▶ _DOCUMENT EXCERPT_
One resident spoke on BBC Radio 1 this morning and described the area as "Benidorm on steroids."

A St Ives resident who manages holiday lets, Claire Harris, 37, said her family was "too scared to go food shopping."

She revealed that she has banned her children from the main street and harbour because of the crowds of people flocking to the seaside.

Another resident, Jonathan Pitts, told the BBC that he believes tourists think they are escaping coronavirus when they visit the quiet towns.   


Cornwall relies on tourism – and the sector contributes millions of pounds to its economy every year.

Yesterday mercury hit 37.8C in London yesterday – making it the third-hottest day in the UK EVER as Brits swarmed beaches along the coast.

However, with highs of 35C expected next weekend, the crowds in Cornwall don't seem to be going anywhere anytime soon.

Vicky White, from Newyln, said: "It makes me very uneasy to go out with my two young kids. 

"It is sad for residents to not be able to enjoy where they live."

And staff members from Perranzabuloe's convenience stores have reportedly been subjected to "unreal" amounts of abuse when they try and enforce social-distancing measures.  

Royden Paynter, harbour master at Mousehole, said: "Suddenly we've been hit with a stampede.

"Everybody is a bit more stressed this year – they don't move out of your way."


This comes as an extra £500,000 was given to Devon and Cornwall Police in July to help the community manage the pandemic this summer.

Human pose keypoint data

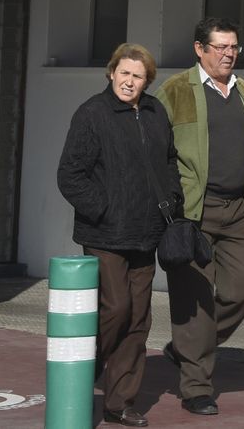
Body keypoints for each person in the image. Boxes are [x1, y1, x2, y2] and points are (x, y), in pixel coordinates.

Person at [158, 17, 244, 416]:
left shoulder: (243, 90)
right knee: (194, 301)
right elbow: (158, 153)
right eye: (221, 47)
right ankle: (196, 388)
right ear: (199, 49)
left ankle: (185, 349)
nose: (229, 54)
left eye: (234, 48)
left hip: (235, 210)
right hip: (193, 213)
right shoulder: (175, 91)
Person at [56, 43, 178, 429]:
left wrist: (173, 200)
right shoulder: (92, 113)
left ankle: (119, 403)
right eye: (124, 73)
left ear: (147, 81)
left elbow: (170, 162)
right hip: (105, 233)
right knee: (117, 309)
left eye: (137, 76)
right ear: (111, 73)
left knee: (139, 320)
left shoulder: (157, 113)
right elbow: (70, 175)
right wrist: (105, 208)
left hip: (146, 234)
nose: (129, 81)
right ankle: (83, 363)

▶ _USING THE INFORMATION_
[1] Translate this sentence from the article on Cornwall's summer crowds into Spanish: "Cornwall relies on tourism – and the sector contributes millions of pounds to its economy every year."
[2] Write a few sentences that carry the article on Cornwall's summer crowds on from its final sentence.
The listing is separate material, unrelated to the article on Cornwall's summer crowds.

▶ _OUTPUTS BY TASK_
[1] Cornualles depende del turismo, y el sector aporta millones de libras a su economía cada año.

[2]
But Adrienne Munday, a small business owner there, said Covid-19 concerns had been "over dramatised" and most people were delighted to welcome back the "summer buzz."  

Coronavirus cases have more than doubled in Cornwall and the Isles of Scilly – with 20 new cases in the week up to July 26, compared to 14 new cases in the week before.    

A Cornwall Council spokesperson said: "To help guide people in city and town centres we have marked 'keep right' walkways and put up signing, and there are street wardens on hand to offer advice.

"Cornwall Council will continue to monitor congested sites and provide signs and marshals where they may help, but we ask everyone to be considerate of others and follow public health guidance to help reduce the risk of transmission."

Malcolm Bell from Visit Cornwall said: "It seems busier than ever but we are actually below the normal peak levels".

He advised people to "plan ahead and be prepared to change your plans when volumes of people make social distancing difficult".